After the revisions, we consider the evidence supporting dZIP13 as iron efflux pump are reasonably or fairly strong. The main supporting evidence, among other evidence, follows:
A) direct evidence is presented to show that when dZIP13 expression is knocked-down, the ER/Golgi lacks iron, while strong indirect evidence is provided (additional evidence provided in this revision as described above) to show cytosol is replete with iron in this case, and vice versa.
B) radioisotope iron transport assays with E. coli and ER/Golgi indicate directly dZIP13 as iron efflux pump.
These would be considered very strong evidence for showing a protein as an iron effluxer. However, as also pointed out by the editor/reviewers, it is very unusual when other reported cases of the family members (ZIP or SLC39A) are all importers and this one turns out as an exporter. Having said this, it is also noteworthy that zinc efflux protein ZnT5 (SLC30A5) can mediate zinc transport in both directions (Valentine et al., 2007). In the revision, we added these comments in the Discussion.

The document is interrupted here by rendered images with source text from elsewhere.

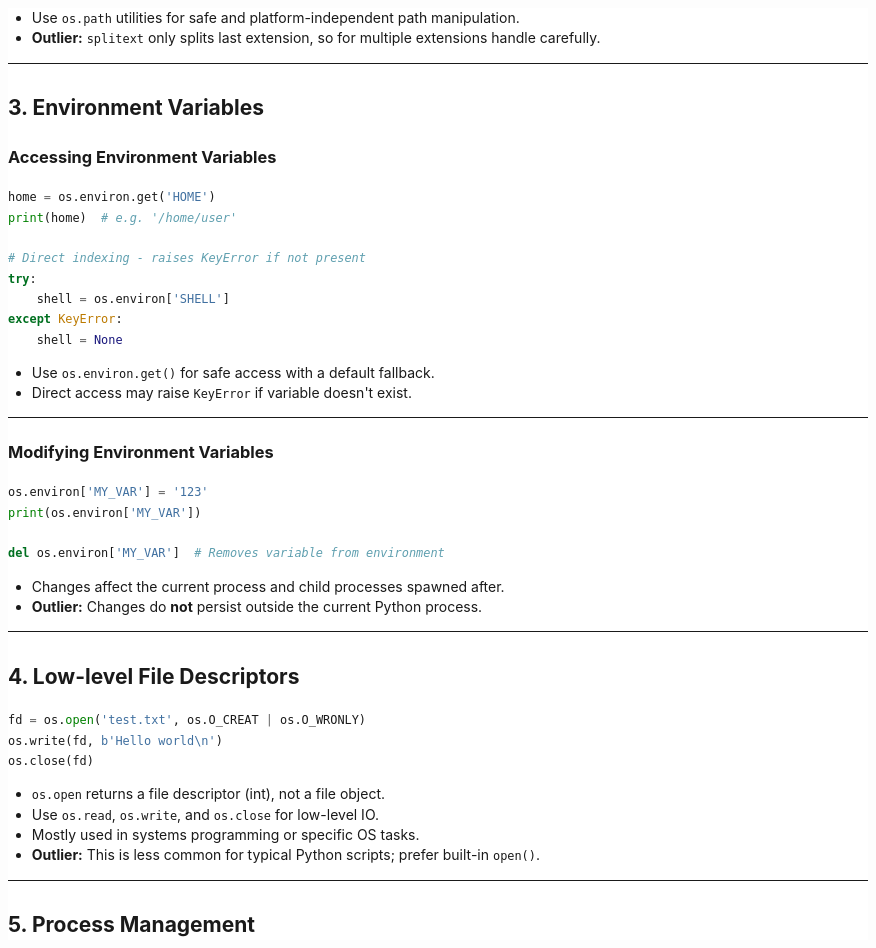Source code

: * Use `os.path` utilities for safe and platform-independent path manipulation.
* **Outlier:** `splitext` only splits last extension, so for multiple extensions handle carefully.

---

## 3. Environment Variables

### Accessing Environment Variables

```python
home = os.environ.get('HOME')
print(home)  # e.g. '/home/user'

# Direct indexing - raises KeyError if not present
try:
    shell = os.environ['SHELL']
except KeyError:
    shell = None
```

* Use `os.environ.get()` for safe access with a default fallback.
* Direct access may raise `KeyError` if variable doesn't exist.

---

### Modifying Environment Variables

```python
os.environ['MY_VAR'] = '123'
print(os.environ['MY_VAR'])

del os.environ['MY_VAR']  # Removes variable from environment
```

* Changes affect the current process and child processes spawned after.
* **Outlier:** Changes do **not** persist outside the current Python process.

---

## 4. Low-level File Descriptors

```python
fd = os.open('test.txt', os.O_CREAT | os.O_WRONLY)
os.write(fd, b'Hello world\n')
os.close(fd)
```

* `os.open` returns a file descriptor (int), not a file object.
* Use `os.read`, `os.write`, and `os.close` for low-level IO.
* Mostly used in systems programming or specific OS tasks.
* **Outlier:** This is less common for typical Python scripts; prefer built-in `open()`.

---

## 5. Process Management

At the end of the first paragraph:
“Our studies clearly demonstrated that expressional alteration of dZIP13 mainly affects iron instead of zinc metabolism. Modulating dZIP13 expression in the gut cell resulted opposite iron change in the cytosol and secretory organelles, and radioisotope iron transport assay further showed that dZIP13 mediates iron exporting, providing compelling evidence in supporting dZIP13 as an iron efflux pump. Future biochemistry/biophysical work is needed to decipher the exact mechanistic detail of the transportation process and evidence thus obtained may further substantiate the conclusion of dZIP13 as an iron effluxing protein.”
And at the beginning of fourth paragraph:
“Considering the unusual nature of dZIP13 as an iron exporter while other members of the family (SLC39A) so far identified all appear to be importers, it is noteworthy that zinc efflux protein ZnT5 (SLC30A5) can mediates zinc transport in both directions (Valentine et al., 2007).”